Военная цензура вылавливала недопустимые на советский взгляд письма, а политорганы должны были разыскивать авторов и принимать меры: «…мой единственный, хороший Александр! Сегодня день твоего рождения, и все мои мысли сейчас только с тобой. Я умру, если мы скоро не увидимся. Было бы лучше, если бы я тебя никогда не знала. Возвращайся скорей или напиши мне и я приеду к тебе сама. Целую. Всегда твоя Лизелотте»657; «…дорогая Урсула, у меня есть друг, с которым я дружу 6 месяцев. Мы почти всегда вместе, поэтому у меня так мало времени. Я почти никогда не бываю дома. А если я дома, то и он со мной. Он не немец. Но по-немецки говорит очень хорошо, так что с ним можно беседовать так как с настоящим немцем. Кто он – я думаю ты догадываешься… Ты знаешь, что мы находимся в русской зоне и, кроме того, у нас здесь запрещено гулять с русскими. Русские офицеры получают наказание, потому что они все хотят иметь немецких женщин… Если бы ты его увидела, то ты тоже влюбилась бы в него. Он еще молод – 23 года… Если бы ты знала его характер, то тогда не отказалась бы от него. Он выглядит очень элегантно… Он не пьет и не курит, конечно, такие у них бывают на тысячу один. Звать его Петр. Имя, которое мне нравится… Дорис»658. Обычная переписка, без всяких идеологических нюансов. Показавшаяся тем не менее чрезвычайно опасной и требующей, по мнению партийных органов, «расследования и принятия мер». Простой смертный не смел вносить коррективы в «образ врага» и даже его женской половины. Учет и классификация врагов были исключительной прерогативой власти, и инакомыслие в этом вопросе было нетерпимо.
У союзников таких проблем не возникало. Они могли свободно жениться на немецких женщинах, что чрезвычайно раздражало советскую сторону. Подобное разрешение воспринимали как провокацию659. А союзники еще и посмеивались над вынужденным советским аскетизмом. Солдат из военной комендатуры Бельциг рассказывал товарищам: «…видел один американский журнал, в котором показаны жизнь и быт солдат. На одном снимке – американский солдат, который сидит на берегу реки с молодой немкой, тут же вино и закуска. На другом снимке показан солдат Советской армии, который сидит на противоположном берегу реки и удит рыбу»660.

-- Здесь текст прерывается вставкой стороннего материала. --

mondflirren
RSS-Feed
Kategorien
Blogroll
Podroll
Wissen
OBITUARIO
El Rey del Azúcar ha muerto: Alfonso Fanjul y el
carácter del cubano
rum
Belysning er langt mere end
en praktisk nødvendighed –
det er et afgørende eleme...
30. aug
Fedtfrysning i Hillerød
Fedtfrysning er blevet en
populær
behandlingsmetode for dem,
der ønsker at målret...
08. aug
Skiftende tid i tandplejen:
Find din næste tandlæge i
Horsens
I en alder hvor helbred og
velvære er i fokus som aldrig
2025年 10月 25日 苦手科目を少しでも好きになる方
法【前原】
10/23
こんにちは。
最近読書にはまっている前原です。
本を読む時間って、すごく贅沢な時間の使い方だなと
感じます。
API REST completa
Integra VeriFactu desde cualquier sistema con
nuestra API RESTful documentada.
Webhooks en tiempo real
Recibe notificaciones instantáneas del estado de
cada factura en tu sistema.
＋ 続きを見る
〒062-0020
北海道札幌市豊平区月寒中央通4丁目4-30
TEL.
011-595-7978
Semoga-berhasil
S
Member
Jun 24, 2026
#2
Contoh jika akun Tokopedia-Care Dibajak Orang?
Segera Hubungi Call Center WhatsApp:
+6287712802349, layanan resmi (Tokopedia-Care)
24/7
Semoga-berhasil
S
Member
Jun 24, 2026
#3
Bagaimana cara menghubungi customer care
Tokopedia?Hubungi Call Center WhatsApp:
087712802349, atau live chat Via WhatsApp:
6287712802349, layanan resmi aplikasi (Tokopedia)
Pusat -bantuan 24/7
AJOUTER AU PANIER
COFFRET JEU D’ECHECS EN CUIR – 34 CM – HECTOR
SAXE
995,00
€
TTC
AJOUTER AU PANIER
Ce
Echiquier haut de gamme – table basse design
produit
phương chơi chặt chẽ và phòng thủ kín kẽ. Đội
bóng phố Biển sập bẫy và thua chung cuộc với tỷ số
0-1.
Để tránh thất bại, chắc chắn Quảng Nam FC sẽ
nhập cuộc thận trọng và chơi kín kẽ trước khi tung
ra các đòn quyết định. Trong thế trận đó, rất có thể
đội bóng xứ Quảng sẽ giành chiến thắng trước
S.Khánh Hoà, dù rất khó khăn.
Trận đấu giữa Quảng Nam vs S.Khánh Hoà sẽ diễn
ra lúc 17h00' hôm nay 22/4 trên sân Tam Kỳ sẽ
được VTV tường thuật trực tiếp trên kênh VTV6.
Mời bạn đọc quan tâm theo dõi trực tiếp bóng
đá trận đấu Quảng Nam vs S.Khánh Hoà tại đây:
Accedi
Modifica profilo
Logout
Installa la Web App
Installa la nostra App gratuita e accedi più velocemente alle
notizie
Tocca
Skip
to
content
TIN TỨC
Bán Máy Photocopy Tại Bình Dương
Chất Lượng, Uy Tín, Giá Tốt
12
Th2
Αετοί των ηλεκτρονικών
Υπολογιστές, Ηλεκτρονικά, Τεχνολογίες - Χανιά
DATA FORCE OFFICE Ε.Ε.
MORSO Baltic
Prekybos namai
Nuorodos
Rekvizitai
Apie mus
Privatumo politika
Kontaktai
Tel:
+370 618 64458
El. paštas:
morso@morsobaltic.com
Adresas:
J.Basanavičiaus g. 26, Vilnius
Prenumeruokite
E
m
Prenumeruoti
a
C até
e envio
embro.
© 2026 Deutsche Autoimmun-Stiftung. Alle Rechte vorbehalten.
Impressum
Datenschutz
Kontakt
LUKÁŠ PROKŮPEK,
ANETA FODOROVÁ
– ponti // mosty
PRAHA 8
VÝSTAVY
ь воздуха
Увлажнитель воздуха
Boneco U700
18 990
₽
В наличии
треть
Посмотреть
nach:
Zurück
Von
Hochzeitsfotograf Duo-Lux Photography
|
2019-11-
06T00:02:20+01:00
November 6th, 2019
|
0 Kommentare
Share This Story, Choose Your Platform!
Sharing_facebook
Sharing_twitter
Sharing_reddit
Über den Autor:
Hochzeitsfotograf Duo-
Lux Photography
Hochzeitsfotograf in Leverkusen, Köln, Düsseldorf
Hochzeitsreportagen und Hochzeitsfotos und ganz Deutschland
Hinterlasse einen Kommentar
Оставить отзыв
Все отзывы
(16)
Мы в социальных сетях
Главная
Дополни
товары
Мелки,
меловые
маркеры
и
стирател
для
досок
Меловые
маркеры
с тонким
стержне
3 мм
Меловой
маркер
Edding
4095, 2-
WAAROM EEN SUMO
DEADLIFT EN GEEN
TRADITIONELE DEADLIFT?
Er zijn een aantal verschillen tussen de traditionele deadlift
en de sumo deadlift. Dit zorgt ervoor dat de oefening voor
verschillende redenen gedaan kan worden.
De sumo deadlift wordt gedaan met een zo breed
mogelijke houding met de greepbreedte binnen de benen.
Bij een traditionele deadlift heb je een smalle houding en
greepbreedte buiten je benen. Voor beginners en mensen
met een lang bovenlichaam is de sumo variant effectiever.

Жениться нельзя, а сожительствовать можно? Первоначальные правила игры предполагали: не попадайся. Если ведешь себя демонстративно и открыто или даже, упаси боже, добиваешься разрешения на брак с немкой – отвечай. Если втихую – действуй на свой страх и риск, пока не поймают. Такое поведение явно вызывало понимание даже у некоторых руководителей. «Бороться с половым влечением здоровых людей нелегко… – оправдывал «сожителей» генерал Колесниченко. – Трудно себе представить, чтобы молодой, здоровый человек, находящийся в обстановке постоянного соблазна (ибо немки сами навязываются нашим людям, предвидя материальную выгоду) смог удержаться 2–3 года неопороченным связью с немкой. От этого могут быть застрахованы только старики (и то не всегда) и импотенты». Колесниченко подчеркивал, что это «касается многих людей, наших хороших советских людей, которые во время войны на фронте и в тылу тоже не были целомудренными, но которые обеспечили нам победу, и сейчас переделывают Германию, но которых мы теряем, дискредитируем, портим им будущую жизнь… Нужно считаться с тем, что к людям, которые из Германии откомандировываются за сожительство с немками, у нас на Родине будет соответствующее отношение, как к людям с „запачканной биографией“»661.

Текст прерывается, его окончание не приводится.